Stored data
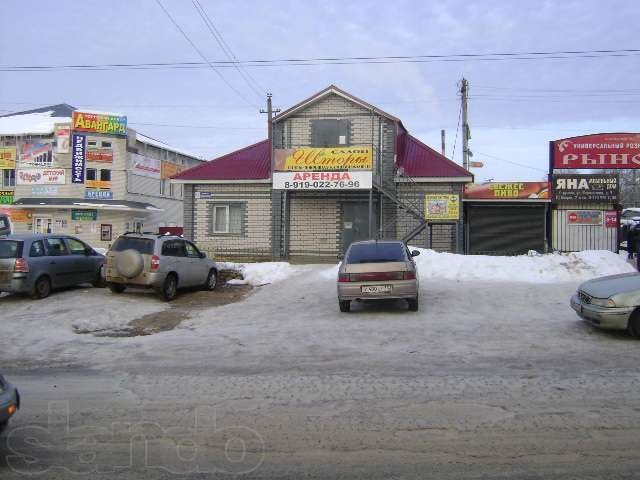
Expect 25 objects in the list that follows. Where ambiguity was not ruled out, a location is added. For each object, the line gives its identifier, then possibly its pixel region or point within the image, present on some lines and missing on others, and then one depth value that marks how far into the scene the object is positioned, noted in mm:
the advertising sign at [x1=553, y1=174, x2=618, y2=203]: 24266
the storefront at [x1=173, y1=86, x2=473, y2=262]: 24406
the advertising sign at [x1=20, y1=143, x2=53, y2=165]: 39281
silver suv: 14383
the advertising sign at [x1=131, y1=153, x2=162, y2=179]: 41031
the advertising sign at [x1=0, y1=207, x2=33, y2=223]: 39219
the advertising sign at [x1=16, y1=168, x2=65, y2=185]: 39062
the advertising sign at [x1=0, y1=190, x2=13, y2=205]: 39594
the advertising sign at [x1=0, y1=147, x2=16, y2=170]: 39719
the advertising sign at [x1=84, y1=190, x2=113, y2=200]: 39219
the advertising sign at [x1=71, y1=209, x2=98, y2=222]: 39062
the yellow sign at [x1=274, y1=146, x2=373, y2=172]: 21969
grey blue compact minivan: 13789
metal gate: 24469
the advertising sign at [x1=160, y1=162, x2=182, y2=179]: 44775
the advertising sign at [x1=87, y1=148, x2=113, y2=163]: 39312
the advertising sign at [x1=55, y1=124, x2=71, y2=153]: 38688
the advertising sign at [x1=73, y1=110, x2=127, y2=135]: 38531
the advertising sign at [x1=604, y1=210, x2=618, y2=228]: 24422
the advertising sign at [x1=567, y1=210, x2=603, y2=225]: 24547
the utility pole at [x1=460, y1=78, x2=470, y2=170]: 33844
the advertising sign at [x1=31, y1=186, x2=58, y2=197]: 39219
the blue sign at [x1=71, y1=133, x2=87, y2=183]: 38562
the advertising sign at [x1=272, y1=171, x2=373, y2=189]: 21750
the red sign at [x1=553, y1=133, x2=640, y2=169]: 24969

[Problem] Only the records themselves, retyped exactly, belong in the answer; please leave all images behind.

[Written reply]
Expect 25 objects in the list that follows. Where ambiguity was not ruled out, a location is added. For each object, the line gives its identifier, then possibly its pixel region or point within the image, present on some lines and missing on others, and then one depth value that marks how far into the scene the object is positioned, noted in mm:
the advertising sign at [x1=553, y1=174, x2=618, y2=203]: 24266
the storefront at [x1=173, y1=86, x2=473, y2=262]: 24406
the advertising sign at [x1=20, y1=143, x2=53, y2=165]: 39281
silver suv: 14383
the advertising sign at [x1=131, y1=153, x2=162, y2=179]: 41031
the advertising sign at [x1=0, y1=207, x2=33, y2=223]: 39219
the advertising sign at [x1=16, y1=168, x2=65, y2=185]: 39062
the advertising sign at [x1=0, y1=190, x2=13, y2=205]: 39594
the advertising sign at [x1=0, y1=147, x2=16, y2=170]: 39719
the advertising sign at [x1=84, y1=190, x2=113, y2=200]: 39219
the advertising sign at [x1=71, y1=209, x2=98, y2=222]: 39062
the yellow sign at [x1=274, y1=146, x2=373, y2=172]: 21969
grey blue compact minivan: 13789
metal gate: 24469
the advertising sign at [x1=160, y1=162, x2=182, y2=179]: 44775
the advertising sign at [x1=87, y1=148, x2=113, y2=163]: 39312
the advertising sign at [x1=55, y1=124, x2=71, y2=153]: 38688
the advertising sign at [x1=73, y1=110, x2=127, y2=135]: 38531
the advertising sign at [x1=604, y1=210, x2=618, y2=228]: 24422
the advertising sign at [x1=567, y1=210, x2=603, y2=225]: 24547
the utility pole at [x1=460, y1=78, x2=470, y2=170]: 33844
the advertising sign at [x1=31, y1=186, x2=58, y2=197]: 39219
the blue sign at [x1=71, y1=133, x2=87, y2=183]: 38562
the advertising sign at [x1=272, y1=171, x2=373, y2=189]: 21750
the red sign at [x1=553, y1=133, x2=640, y2=169]: 24969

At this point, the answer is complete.